The sun has set in Opelika, Alabama, and Joshua Jackson rolls through town with a car full of his close friends. They’ve spent the day shooting for a short film to be published on Jackson’s YouTube comedy channel. Hungry, they decide to go to Wendy’s for a quick bite. As they drive along, one of the friends starts to slap a beat on his lap. Another starts beatboxing, and the rest join in the impromptu percussion session. At the request of one of his friends, Jackson starts to sing a song about driving to Wendy’s in a free-wheeling, pseudo-rap as the crew laughs and continues the beat.
This is a fairly standard summer evening for Joshua Jackson, a singer-songwriter now working under the moniker Make Sure. Jackson currently lives in Auburn, Alabama, to attend Auburn University, but he is an Opelika native through and through. Jackson was born and raised in the neighboring town, and many of his friends still live there. He speaks very highly of his home town, noting its welcoming atmosphere and kind-hearted inhabitants. Joshua Jackson reflects this warmth through his music, and he has been doing so for six years now.
I’m only slightly surprised to hear Jackson’s stories about his early encounters with music. He recalls hanging out with a childhood friend almost every weekend, always bringing along his CD booklet so they could listen to his latest acquisitions while they played games. “I thought it was normal,” he laughs. “After a while, I started realizing other people don’t do that, and I was the only one who was really geeking out about getting new albums.”
When he was fifteen, Jackson started to experiment in creating music of his own with his friend, Thomas Burns. Their early work was released under the name Quality Strangers and was ambient drone music inspired by their mutual interest in “grandiose post-rock bands” such as Explosions in the Sky and Godspeed You! Black Emperor. “We had no means to do that whatsoever,” Jackson admits with a grin. “They were fun, and I don’t regret doing it, because you’ve got to start somewhere.”
After four releases as Quality Strangers, Jackson and Burns put the project on hold. From there, Jackson began writing and recording his music under the name Fiery Crash. He named the band after the Andrew Bird song of the same name to contrast with the intended relaxed atmosphere of the new project. Jackson released four EPs, four full-length records, and a demos compilation before Renew the Arts (then the Nehemiah Foundation for Cultural Renewal) reached out to him to see if he would be interested in recording a record with them.
Fiery Crash’s Renew the Arts debut, In Clover, was crowdfunded through Kickstarter and released on March 10, 2015. Online music critics praised the album as being “accessible yet challenging, high fidelity yet intimate, honest yet hopeful” and praised Jackson as being “on top of his game as a melodist and arranger.”
Joshua Jackson started recording the follow-up record to In Clover in the summer of 2016 in his hometown, Opelika, with some of his close friends.
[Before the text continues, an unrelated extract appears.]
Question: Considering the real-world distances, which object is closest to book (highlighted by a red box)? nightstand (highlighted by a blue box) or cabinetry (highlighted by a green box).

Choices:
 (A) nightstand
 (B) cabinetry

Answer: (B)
Looking for “something a little different,” he decided to change his recording moniker for this and future releases. Fiery Crash became Make Sure — a name taken from a track on Jackson’s 2013 EP For Tomorrow Will Worry About Itself. Jackson released his first record as Make Sure in June 2017. The four-song EP, titled Town Runner, contains recordings that didn’t seem to fit on the forthcoming full-length record.
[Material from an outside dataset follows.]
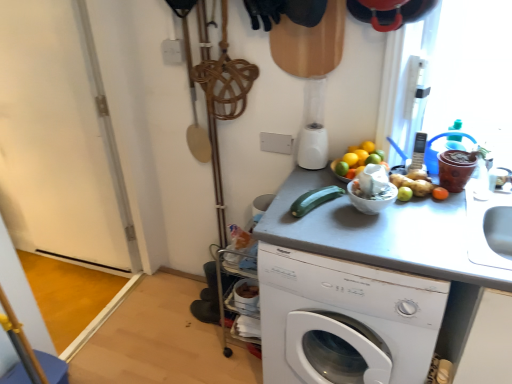
Locate an element on the screen. The width and height of the screenshot is (512, 384). free location to the right of green matte cucumber at center is located at coordinates (356, 213).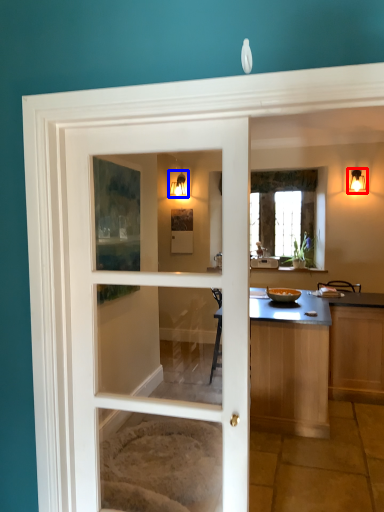
Question: Among these objects, which one is nearest to the camera, light fixture (highlighted by a red box) or light fixture (highlighted by a blue box)?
Make Sure’s debut record is titled Walk Home Instead, and it is set to release through Renew the Arts in 2019. Jackson’s primary inspiration for this record was listening to music on evening walks. He says, “When you’re in motion and you’re not having to focus on anything but just your next few steps … I don’t know, there’s something really cool about that when you’re listening to a song in that environment. Something clicks. I wanted to make a record suited to that kind of moment.”
These moments certainly trace back to the “low-key and homey” environment of Jackson’s hometown. Continuing to speak about the inspiration for Walk Home Instead, he says, “If I had lived in New York or some other big city, I don’t know if that would have been a thing … I’m glad I grew up in Opelika. I wouldn’t have had it any other way.”